Work As Solving Real Problems

So the meaning of my work is to make work meaningful again. By which I mean eliminating unnecessary tasks in the context of the bilateral benefit I mentioned. I originally wrote “more efficient” in my earlier post, but it feels erring more on the side of simply making technological advancements. More fundamentally, I want to make work mean something for its consumers, not just for the sake of receiving payments. Now I see that we have many unnecessary pursues.

For example, I am not particularly interested in the latest crypto/NFT mania. I am fully supportive of experiementing blockchains, cryptocurrencies or NFTs to solve some of the inefficiency in our economy. I do see some practical values in them. But I do not want to work on these projects just for raising fund or making profits in order to get rich. Sadly, I see many people trying to get onto this boat with wrong intentions.

I mentioned “real problems” in the section title. The inefficiency in our economy is where I find many of these real problems. They are often on a systemic level, like world hunger. These problems are often complex, which lead to people oversimplifying and proposing some unfeasible solutions. Let’s stay with the world hunger example. It is true that there are worrying trend of food waste in more developed countries, but it cannot help that if people there waste less food. To me, the actual source of problem is logistics. How can we distribute food more effectively? It involves many finer technical issues like keeping them fresh or faster transport. I may not able to help with these areas, but I might help other issues that how to make use of data and information gathered to make better decisions. These are complex, hard problems. And they mean something to its eventual consumers (e.g., distributing foods more efficiently, hence making them cheaper and more accessible to those who currently suffer from hunger).
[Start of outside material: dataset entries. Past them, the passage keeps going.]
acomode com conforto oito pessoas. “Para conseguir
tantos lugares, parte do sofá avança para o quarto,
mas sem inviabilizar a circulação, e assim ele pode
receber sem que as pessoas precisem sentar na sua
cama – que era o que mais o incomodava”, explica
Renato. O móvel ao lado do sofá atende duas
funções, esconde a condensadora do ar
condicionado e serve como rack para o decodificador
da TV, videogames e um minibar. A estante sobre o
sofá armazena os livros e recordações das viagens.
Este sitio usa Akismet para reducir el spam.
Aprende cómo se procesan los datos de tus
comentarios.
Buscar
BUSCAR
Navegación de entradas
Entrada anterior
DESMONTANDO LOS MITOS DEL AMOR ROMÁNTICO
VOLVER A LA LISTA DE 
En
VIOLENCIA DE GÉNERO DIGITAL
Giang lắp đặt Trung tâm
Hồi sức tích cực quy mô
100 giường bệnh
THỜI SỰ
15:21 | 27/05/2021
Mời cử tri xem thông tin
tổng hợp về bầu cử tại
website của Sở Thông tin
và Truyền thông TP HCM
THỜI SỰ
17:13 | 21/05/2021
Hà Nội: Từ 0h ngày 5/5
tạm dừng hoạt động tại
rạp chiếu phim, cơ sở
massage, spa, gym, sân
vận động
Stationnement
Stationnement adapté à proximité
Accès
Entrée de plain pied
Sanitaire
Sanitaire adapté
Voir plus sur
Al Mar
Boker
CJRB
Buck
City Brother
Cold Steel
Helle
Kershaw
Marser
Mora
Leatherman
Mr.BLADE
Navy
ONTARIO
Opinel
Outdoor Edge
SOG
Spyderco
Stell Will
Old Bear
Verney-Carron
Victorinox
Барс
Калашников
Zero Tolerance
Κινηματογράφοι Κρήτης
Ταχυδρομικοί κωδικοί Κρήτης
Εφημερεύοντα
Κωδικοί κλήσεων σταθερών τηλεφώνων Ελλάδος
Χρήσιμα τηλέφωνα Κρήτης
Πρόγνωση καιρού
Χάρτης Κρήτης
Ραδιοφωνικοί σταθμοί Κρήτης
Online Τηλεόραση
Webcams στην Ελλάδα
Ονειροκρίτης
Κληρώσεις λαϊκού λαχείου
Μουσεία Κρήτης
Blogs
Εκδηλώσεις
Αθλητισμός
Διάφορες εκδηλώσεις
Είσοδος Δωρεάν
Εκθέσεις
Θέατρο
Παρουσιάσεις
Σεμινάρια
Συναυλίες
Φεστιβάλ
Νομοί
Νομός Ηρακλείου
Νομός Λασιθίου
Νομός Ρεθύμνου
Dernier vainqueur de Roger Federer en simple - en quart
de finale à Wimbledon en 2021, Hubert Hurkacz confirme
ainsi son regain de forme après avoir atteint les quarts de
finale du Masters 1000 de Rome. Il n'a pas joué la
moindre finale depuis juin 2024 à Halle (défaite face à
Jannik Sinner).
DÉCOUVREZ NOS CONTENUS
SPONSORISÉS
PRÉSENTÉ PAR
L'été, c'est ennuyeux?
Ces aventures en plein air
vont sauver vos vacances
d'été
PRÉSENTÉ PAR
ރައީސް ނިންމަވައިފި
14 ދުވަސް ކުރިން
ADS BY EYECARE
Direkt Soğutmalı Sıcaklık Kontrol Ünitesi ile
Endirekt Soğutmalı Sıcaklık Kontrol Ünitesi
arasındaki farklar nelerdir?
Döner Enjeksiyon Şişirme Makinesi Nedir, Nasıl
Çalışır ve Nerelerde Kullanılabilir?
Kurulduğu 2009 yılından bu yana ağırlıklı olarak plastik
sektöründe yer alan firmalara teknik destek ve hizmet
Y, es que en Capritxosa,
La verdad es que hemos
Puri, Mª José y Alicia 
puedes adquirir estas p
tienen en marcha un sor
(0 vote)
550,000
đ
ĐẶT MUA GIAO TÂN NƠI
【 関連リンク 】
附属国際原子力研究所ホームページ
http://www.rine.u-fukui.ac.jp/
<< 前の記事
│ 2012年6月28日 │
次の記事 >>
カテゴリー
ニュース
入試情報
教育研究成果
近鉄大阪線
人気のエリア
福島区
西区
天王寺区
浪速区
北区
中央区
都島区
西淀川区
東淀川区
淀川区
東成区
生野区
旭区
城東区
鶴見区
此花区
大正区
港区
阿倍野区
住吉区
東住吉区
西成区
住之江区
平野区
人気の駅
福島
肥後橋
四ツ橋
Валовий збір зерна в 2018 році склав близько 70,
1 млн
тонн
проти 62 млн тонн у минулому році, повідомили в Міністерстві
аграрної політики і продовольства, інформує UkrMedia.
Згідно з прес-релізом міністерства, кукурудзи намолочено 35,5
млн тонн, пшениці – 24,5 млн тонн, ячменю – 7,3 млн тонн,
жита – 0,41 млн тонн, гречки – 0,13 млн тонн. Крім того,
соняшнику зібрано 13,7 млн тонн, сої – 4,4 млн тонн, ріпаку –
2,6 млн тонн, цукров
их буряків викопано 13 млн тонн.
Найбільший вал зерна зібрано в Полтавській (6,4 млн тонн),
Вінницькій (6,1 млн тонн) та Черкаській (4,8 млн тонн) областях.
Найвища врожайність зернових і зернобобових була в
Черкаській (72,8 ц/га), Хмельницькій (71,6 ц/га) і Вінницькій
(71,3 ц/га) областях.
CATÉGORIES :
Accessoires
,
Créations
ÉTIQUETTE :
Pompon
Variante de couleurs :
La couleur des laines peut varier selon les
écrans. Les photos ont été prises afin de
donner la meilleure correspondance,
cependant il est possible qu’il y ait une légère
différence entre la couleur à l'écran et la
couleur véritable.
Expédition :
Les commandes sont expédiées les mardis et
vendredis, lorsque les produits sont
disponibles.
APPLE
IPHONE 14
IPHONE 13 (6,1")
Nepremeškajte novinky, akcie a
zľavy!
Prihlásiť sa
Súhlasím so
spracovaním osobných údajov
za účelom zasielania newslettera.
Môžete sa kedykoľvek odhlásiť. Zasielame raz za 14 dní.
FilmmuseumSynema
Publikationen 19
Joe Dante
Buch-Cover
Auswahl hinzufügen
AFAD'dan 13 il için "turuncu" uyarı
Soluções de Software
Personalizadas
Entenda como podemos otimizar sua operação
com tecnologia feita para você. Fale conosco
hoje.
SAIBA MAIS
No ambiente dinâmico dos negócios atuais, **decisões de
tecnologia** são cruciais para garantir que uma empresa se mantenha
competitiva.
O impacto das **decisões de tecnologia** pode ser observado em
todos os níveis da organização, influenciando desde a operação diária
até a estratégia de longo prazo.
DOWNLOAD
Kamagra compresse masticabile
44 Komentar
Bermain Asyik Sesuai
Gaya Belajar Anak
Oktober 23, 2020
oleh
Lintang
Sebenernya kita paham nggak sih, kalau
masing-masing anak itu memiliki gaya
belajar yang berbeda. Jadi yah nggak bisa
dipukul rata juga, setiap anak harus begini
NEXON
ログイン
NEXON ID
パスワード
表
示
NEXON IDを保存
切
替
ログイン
The Movement Is Already In Motion

Almostly certainly I am not the first one to say all these. In fact, there are so many symptoms showing that humans already started to adapt: the startup culture, the follow-your-passion idea, the slash culture. Many people feel the problem of work detached from meaning. I’d say it is a sign of our progression. We finally reach the stage where we find out that materials start not to matter that much. And it is time to adjust our way of living and organisation of society. It is a spontaneous movement, like all other successful economical movements in the past.

I want to solve real problems. At the same time, I also want to contribute to the future where we have less unnecessary work. So now I start with people who I work with:

  • Minimising “fake” problems, like meaningless pursues, bureaucracy or internal politics, while;
  • Maximising meaningful output, like helping clients to address their actual technical challenges better, faster or in a cheaper way.